#### [DESCRIPTION OF THE TASK]
Nothing but the lines from the one containing "311 69 21406" to the end of the data should be returned, each exactly as written.

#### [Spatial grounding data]

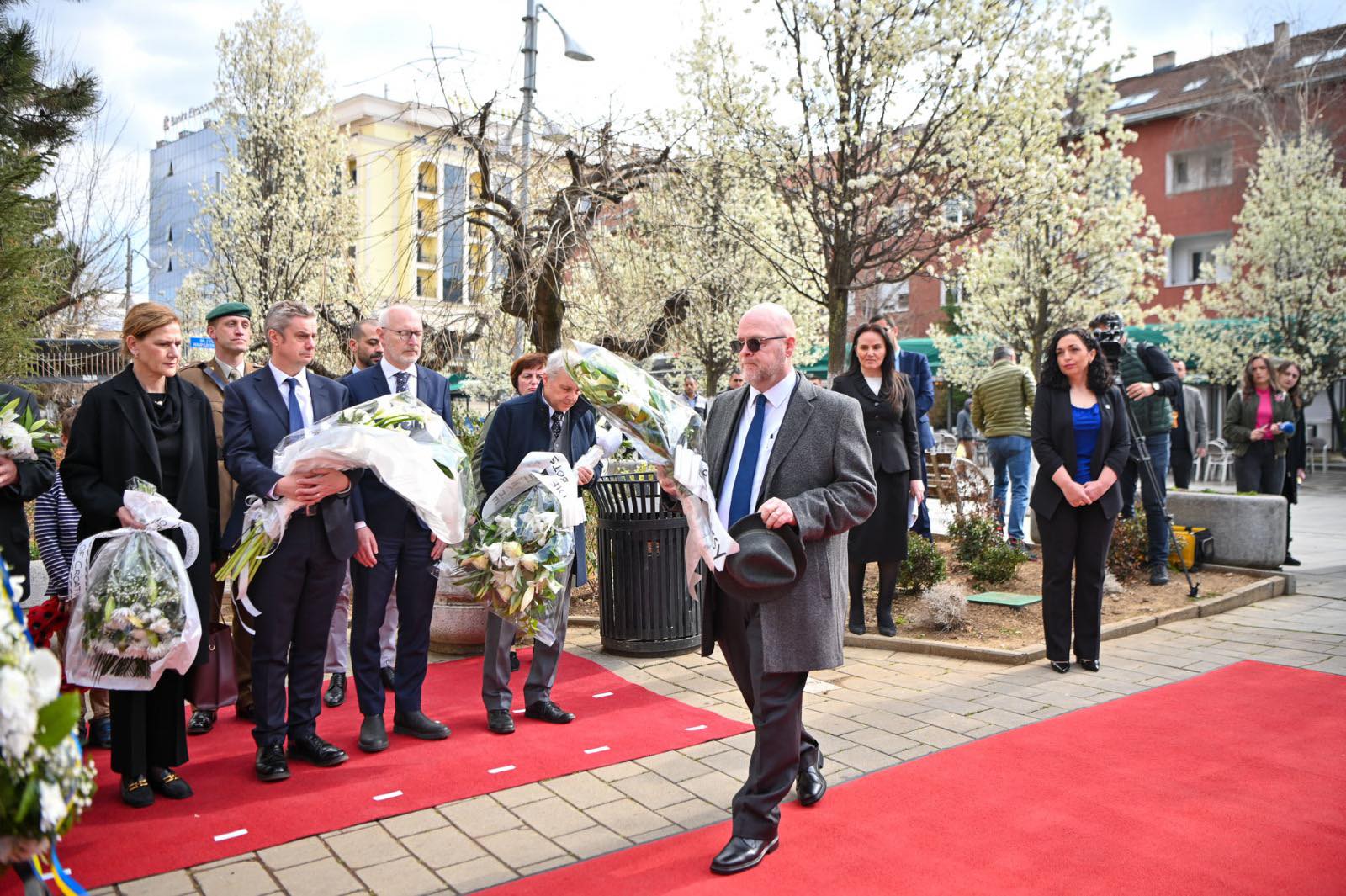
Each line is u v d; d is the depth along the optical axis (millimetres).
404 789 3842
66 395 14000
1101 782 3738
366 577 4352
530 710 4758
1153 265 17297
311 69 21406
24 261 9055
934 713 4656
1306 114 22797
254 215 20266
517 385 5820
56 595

#### [RESPONSE TO THE EXERCISE]
311 69 21406
24 261 9055
934 713 4656
1306 114 22797
254 215 20266
517 385 5820
56 595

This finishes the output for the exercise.